Howard Frank Mosher's Imagination of Vermont: A Tribute

Posted By on Tue, Jan 31, 2017 at 1:50 PM

Howard Frank Mosher - COURTESY OF JAY CRAVEN
  • Courtesy of Jay Craven
  • Howard Frank Mosher
Vermont writer Howard Mosher died on Sunday, January 29. Filmmaker Jay Craven worked closely with Mosher since 1985 when he optioned the story rights to his book Where the Rivers Flow North. Craven has made five films based on Mosher’s stories. He and actor Rusty DeWees, who appeared in all of Craven’s Mosher films, will appear this Friday and Saturday, February 3 and 4, 7:30 p.m., at the Stowe Town Hall to talk about their collaboration with Mosher. They'll also screen Where the Rivers Flow North (Friday) and A Stranger in the Kingdom (Saturday).

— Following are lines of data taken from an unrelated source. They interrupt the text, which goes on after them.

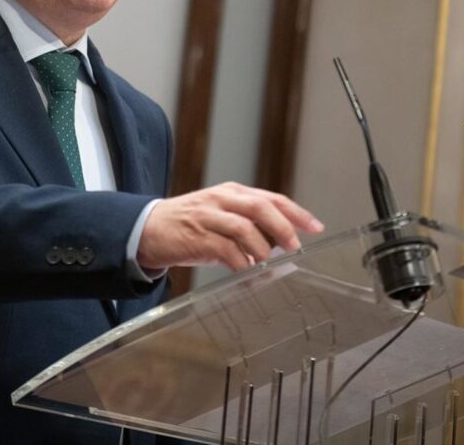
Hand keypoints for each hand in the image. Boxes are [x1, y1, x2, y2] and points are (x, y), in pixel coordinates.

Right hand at [137, 182, 323, 271]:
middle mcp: (222, 199)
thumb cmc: (189, 225)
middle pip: (260, 207)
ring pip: (244, 227)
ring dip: (261, 248)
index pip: (272, 198)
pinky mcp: (196, 236)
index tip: (316, 227)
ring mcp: (208, 216)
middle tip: (295, 247)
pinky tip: (246, 272)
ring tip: (268, 263)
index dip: (296, 213)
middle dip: (283, 228)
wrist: (148, 229)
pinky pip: (226, 250)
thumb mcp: (221, 216)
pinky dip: (241, 264)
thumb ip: (249, 225)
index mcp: (232, 192)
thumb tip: (280, 244)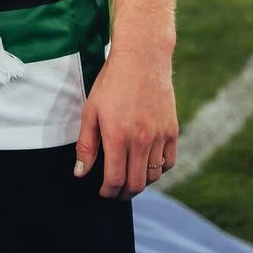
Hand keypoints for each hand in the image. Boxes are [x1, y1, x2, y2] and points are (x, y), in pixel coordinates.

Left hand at [74, 48, 177, 197]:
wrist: (141, 59)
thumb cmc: (111, 83)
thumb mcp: (90, 111)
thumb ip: (86, 145)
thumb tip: (80, 174)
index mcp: (117, 137)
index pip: (115, 180)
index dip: (108, 192)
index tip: (103, 193)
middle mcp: (141, 141)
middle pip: (136, 184)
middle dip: (123, 193)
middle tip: (115, 192)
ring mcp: (159, 137)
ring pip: (153, 176)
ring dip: (140, 183)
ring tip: (129, 179)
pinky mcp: (172, 131)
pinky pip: (168, 163)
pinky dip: (158, 170)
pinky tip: (147, 165)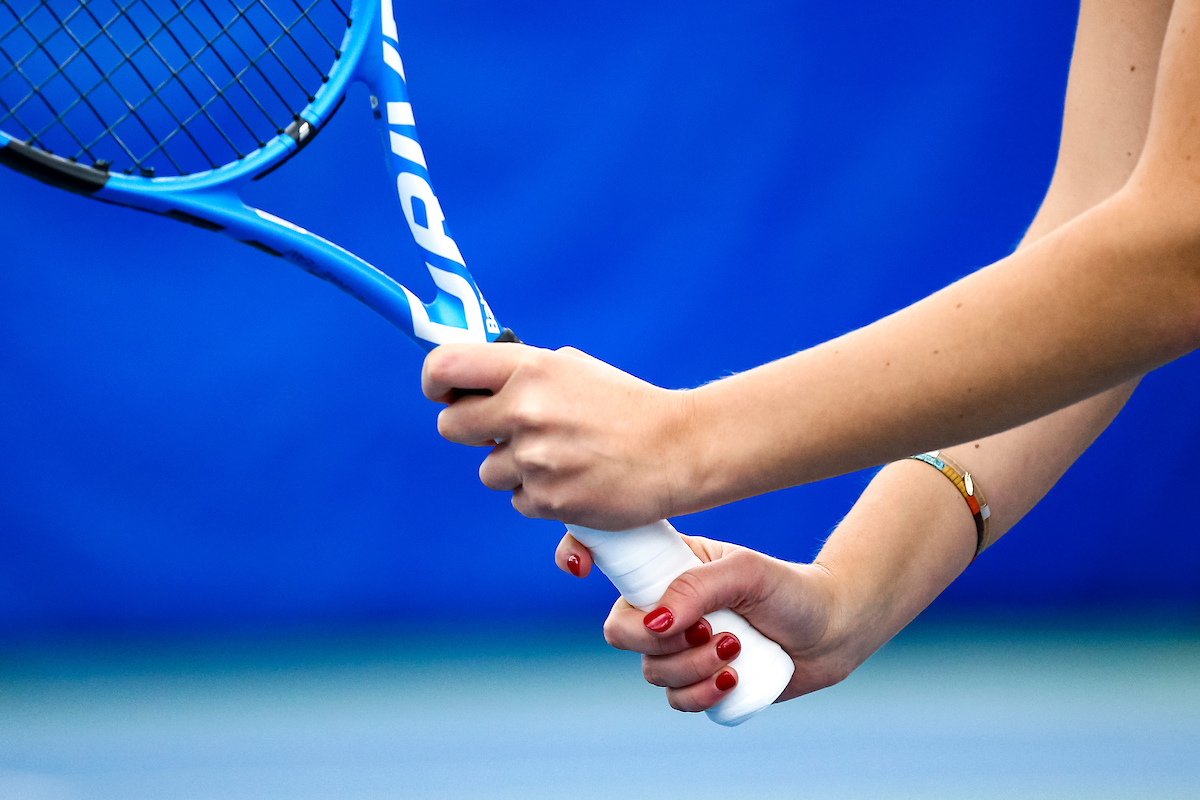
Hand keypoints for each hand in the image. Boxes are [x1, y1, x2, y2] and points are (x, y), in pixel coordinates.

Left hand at [422, 343, 696, 529]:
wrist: (678, 450)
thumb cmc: (626, 406)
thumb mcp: (573, 369)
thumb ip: (522, 373)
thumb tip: (472, 385)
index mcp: (531, 369)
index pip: (445, 367)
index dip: (435, 382)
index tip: (444, 392)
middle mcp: (525, 410)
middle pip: (450, 425)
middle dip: (471, 430)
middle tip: (503, 430)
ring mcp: (534, 459)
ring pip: (487, 470)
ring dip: (513, 467)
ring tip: (561, 455)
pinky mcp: (547, 500)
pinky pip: (518, 500)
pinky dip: (540, 494)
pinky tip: (575, 478)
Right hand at [556, 532, 865, 711]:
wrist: (831, 633)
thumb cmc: (790, 590)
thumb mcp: (747, 572)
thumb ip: (698, 586)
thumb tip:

Like thousands of Vermonters who have been touched by Howard Mosher and his writing, I feel a deep sense of loss at the realization of life without him. No one has produced a larger body of work exploring the distinctive character and culture of Vermont’s Northeast Kingdom. No one has been more generous to fellow writers, taking time to chat, read their work and help them. No one was more tirelessly committed to his readers, through his cross-country sojourns in his 20-year-old Chevy Celebrity (dubbed the “loser cruiser") and his frequent signings at independent bookstores throughout New England.